Gabriola is endowed with public beaches and forests, and has an established community spread around the island. On the island, housing, roads, shopping centres, restaurants, a library, an elementary school, and a museum are found. Its cultural life includes annual festivals related to art, poetry, gardens, music, boating, and fishing. The Gabriola Arts Council hosts three large annual events: the Isle of the Arts Festival (in April), Gabriola Theatre Festival (in August) and Thanksgiving Studio Tour (in October). These events, plus many more, feature the wide range of artistic talents held on Gabriola Island, making it the "Isle of the Arts".
Gabriola is part of the traditional territory of the Snunéymux, and the name of the nearby city, Nanaimo, is an anglicized form of their name.
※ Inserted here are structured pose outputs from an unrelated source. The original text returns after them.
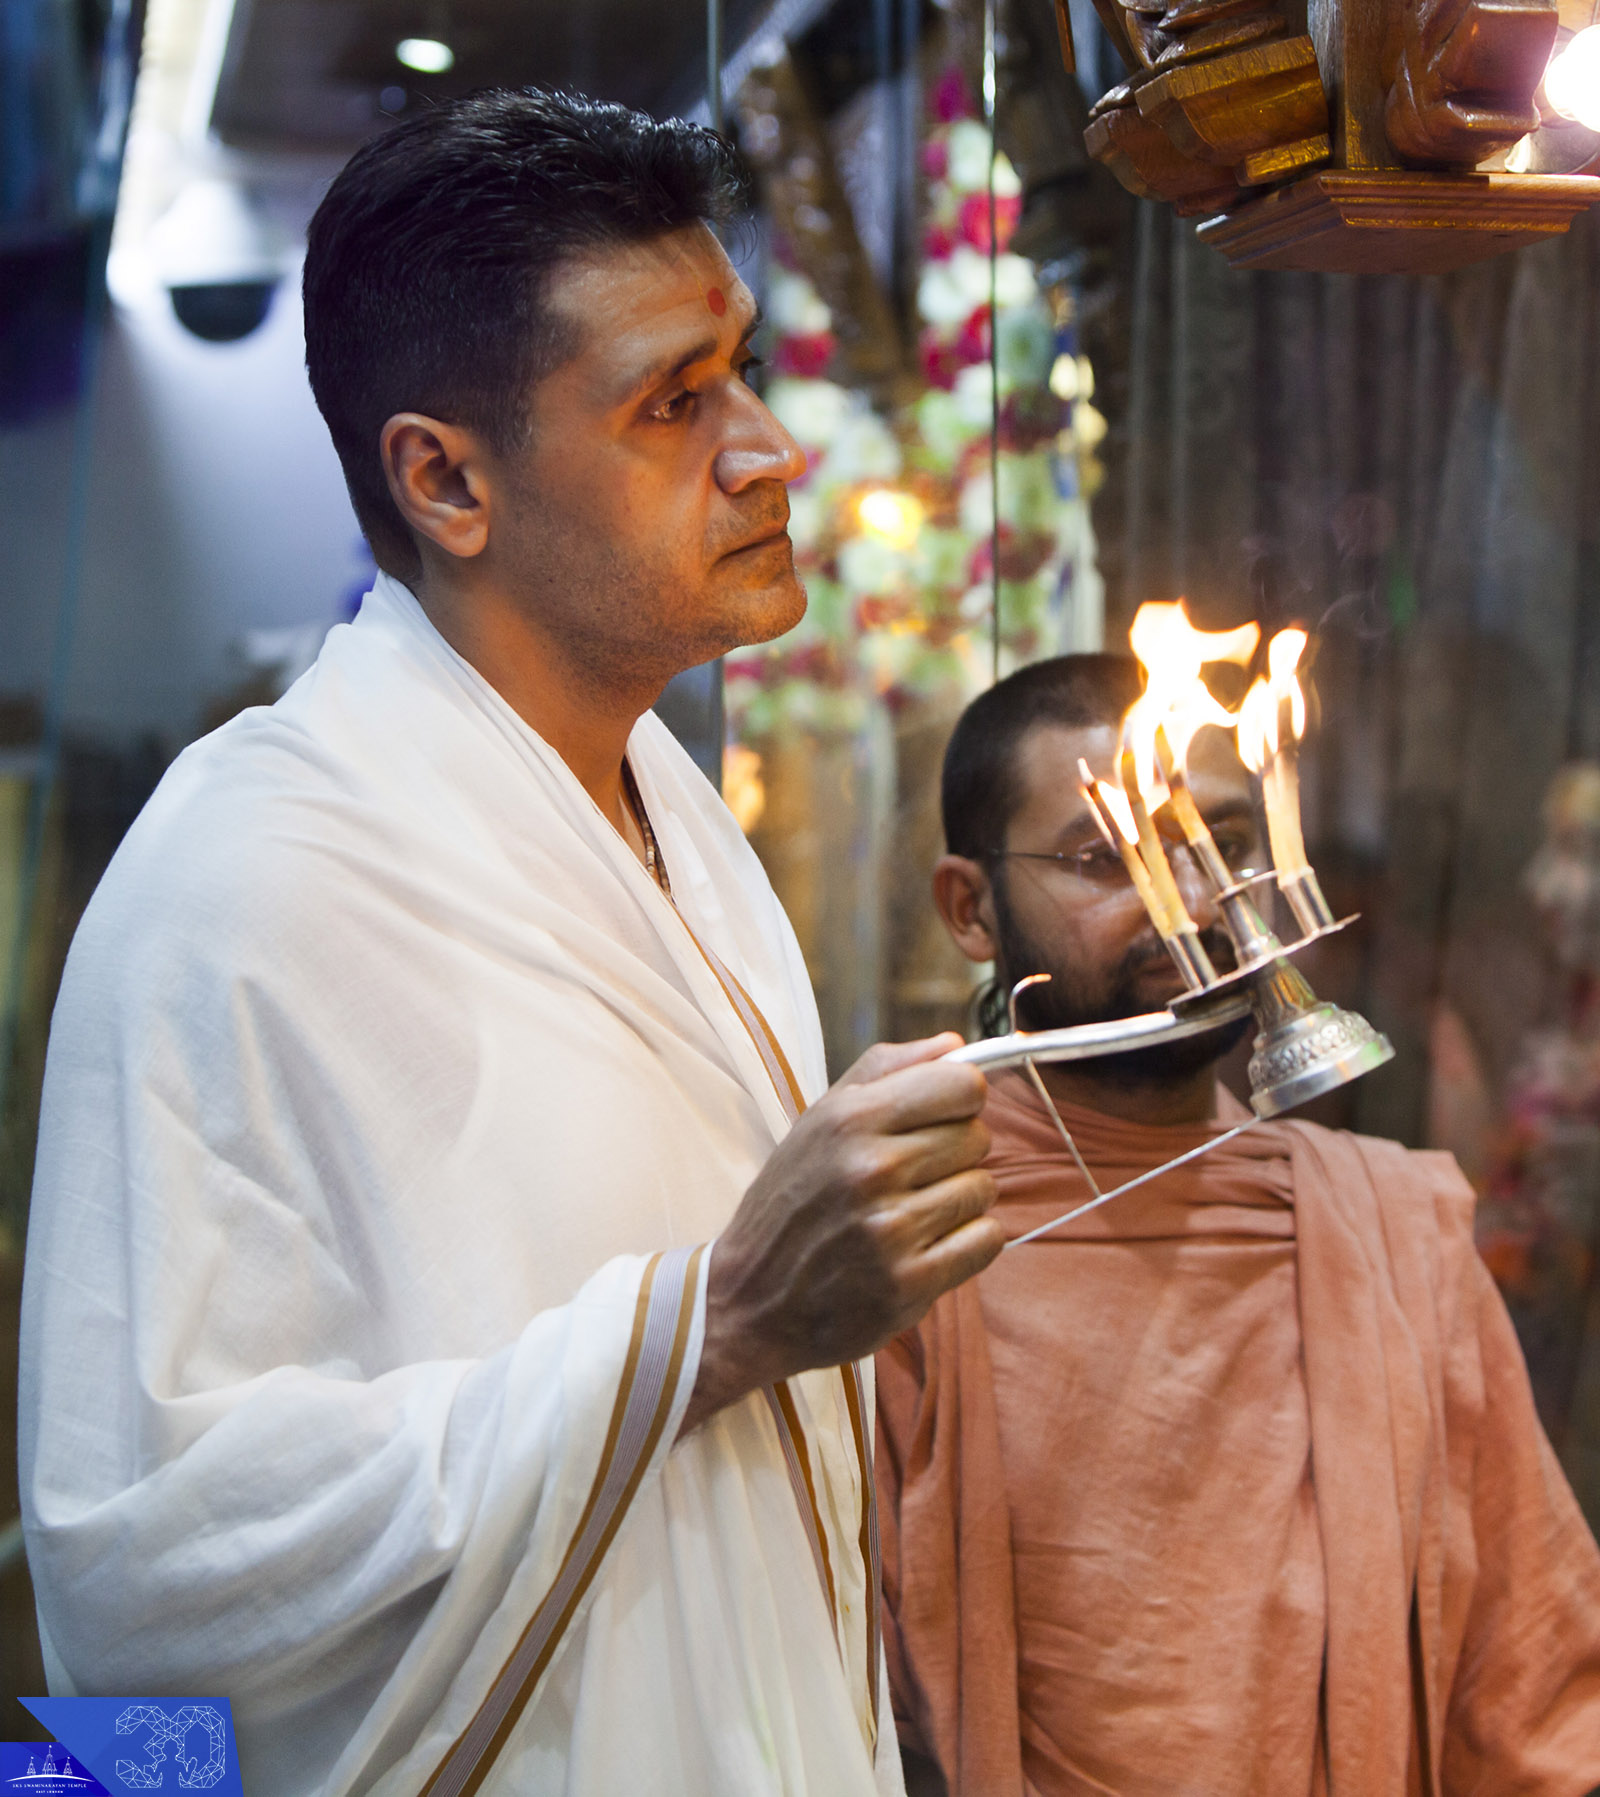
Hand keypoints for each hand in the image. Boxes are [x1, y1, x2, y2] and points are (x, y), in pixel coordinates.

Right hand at [679, 1034, 1001, 1433]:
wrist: (749, 1300)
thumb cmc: (790, 1202)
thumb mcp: (819, 1120)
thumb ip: (887, 1070)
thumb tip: (956, 1045)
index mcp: (849, 1120)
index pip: (962, 1085)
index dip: (960, 1099)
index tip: (940, 1116)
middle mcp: (872, 1169)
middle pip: (977, 1137)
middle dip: (954, 1152)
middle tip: (912, 1174)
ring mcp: (892, 1230)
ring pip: (983, 1188)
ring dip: (957, 1200)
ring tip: (910, 1212)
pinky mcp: (909, 1283)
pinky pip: (986, 1240)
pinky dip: (966, 1242)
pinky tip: (924, 1245)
The earliest archeological record on Gabriola is a cave burial dated to about 1500 BCE, but sites on nearby Valdes Island and other Gulf Islands have been found to date to at least 3000 BCE.
The pre-contact population of Gabriola has been difficult to estimate, but in mid-Marpole times—between about 0 and 1000 CE—several thousand people lived in the village at False Narrows, the site of today's El Verano Drive. Archaeologists have found that infant mortality at that time was surprisingly low and that the population was well adapted to its environment. Other smaller villages on Gabriola were scattered around the coast. After contact, and perhaps as early as 1500 CE, the population of the Snunéymux declined drastically because of smallpox and other diseases brought to North America by Europeans.